Although interaction between PPARs and incretins has been still unclear, there are a few reports about the relation. Metformin, which is used for the treatment of type 2 diabetes, directly increased GLP-1 receptor expression in INS-1 beta cells via PPARα dependent mechanism [48]. In high fat diet-fed GIP receptor-deficient mouse, adiponectin mRNA expression in white adipose tissue and PPARα mRNA expression in muscle are significantly increased compared with the high fat diet-fed wild type mice [49].
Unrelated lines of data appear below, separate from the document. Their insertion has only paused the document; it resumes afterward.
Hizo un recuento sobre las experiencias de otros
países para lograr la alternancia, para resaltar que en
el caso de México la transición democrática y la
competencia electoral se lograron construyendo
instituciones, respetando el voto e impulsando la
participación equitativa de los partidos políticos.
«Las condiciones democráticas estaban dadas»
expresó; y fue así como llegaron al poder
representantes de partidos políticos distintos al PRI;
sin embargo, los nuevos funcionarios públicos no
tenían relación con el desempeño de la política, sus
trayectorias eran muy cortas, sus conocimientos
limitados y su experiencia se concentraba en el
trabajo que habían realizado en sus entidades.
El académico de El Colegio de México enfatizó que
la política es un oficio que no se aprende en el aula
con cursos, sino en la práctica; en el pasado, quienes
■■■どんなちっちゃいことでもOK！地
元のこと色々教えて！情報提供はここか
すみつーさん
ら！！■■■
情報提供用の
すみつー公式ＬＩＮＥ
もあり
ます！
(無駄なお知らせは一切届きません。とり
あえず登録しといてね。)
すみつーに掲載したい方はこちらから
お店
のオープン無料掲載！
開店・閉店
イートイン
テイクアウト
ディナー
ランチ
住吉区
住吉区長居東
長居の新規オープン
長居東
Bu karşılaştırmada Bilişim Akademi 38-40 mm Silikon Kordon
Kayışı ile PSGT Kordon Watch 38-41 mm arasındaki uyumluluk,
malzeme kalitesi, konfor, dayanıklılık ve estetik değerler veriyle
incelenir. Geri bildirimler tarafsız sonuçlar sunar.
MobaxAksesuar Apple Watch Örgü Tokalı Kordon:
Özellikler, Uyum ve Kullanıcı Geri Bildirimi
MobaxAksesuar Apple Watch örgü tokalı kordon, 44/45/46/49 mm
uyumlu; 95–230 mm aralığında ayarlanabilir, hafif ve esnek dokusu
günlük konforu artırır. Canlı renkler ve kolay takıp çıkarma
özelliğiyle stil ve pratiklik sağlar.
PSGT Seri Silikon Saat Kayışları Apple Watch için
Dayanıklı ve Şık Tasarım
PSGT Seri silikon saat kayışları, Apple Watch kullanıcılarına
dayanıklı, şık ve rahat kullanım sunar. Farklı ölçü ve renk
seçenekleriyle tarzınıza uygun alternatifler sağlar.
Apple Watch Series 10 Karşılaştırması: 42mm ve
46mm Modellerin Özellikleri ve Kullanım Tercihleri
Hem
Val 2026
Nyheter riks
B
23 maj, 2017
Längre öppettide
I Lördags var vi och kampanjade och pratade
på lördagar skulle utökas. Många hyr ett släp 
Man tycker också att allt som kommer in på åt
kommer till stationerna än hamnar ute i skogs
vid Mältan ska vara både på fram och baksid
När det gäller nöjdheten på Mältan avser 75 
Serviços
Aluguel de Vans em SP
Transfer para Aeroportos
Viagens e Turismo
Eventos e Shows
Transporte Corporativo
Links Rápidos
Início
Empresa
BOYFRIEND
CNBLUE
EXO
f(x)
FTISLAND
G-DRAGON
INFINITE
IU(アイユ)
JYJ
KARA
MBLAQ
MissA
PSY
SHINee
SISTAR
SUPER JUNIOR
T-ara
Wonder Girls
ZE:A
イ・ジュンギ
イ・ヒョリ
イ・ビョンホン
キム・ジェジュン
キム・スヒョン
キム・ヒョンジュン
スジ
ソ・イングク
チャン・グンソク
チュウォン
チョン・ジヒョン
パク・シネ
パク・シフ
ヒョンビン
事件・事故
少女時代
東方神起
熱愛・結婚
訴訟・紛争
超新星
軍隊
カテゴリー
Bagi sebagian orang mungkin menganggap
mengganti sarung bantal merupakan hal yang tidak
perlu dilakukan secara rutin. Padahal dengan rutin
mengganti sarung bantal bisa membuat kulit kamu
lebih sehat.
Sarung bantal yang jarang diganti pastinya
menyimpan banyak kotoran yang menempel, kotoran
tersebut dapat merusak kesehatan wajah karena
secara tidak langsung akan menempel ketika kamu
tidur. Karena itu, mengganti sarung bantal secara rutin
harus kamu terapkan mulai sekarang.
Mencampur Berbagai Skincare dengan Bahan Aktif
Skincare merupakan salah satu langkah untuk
In the present study, the SG group increased mRNA and protein expression of PPARα and PPARγ compared with the SO and GB groups. In addition, SG increased plasma adiponectin levels and mRNA expression of adiponectin in the visceral fat. Reduction in food transit time may lead to decrease fat absorption, which introduces downsize of adipocytes, decrease of FFA concentration, and adiponectin activation in the visceral fat tissue. Furthermore, activated adiponectin can activate PPARα in the liver and skeletal muscle, and combined with lipid malabsorption, may reduce TG content in the liver and skeletal muscle. In addition, activated adiponectin together with weight loss may activate PPARγ in adipose tissue. Besides, activated adiponectin can activate UCP-1 expression in the brown fat tissue [50], and activated UCP-1 may increase energy expenditure level.

The present study used to two control models, GB and SO. The GB model was used as a simple restriction model. In this study, SG improves lipid metabolism compared with GB in an obese diabetic rat model, although there was no difference in the weight loss between the two procedures. The improvement of lipid metabolism after SG may be induced by lipid marabsorption and activation of adiponectin and PPARs. Therefore, SG appeared to have additional effects on lipid metabolism compared with GB. However, this study used the rodent model, which is different from human. Therefore, our results have limitations to apply human lipid metabolism, and further clinical studies are necessary to investigate the relation between SG and lipid metabolism. In conclusion, these results suggest that SG improves lipid metabolism compared with GB, although there were no significant differences in the effect on weight loss between the two procedures.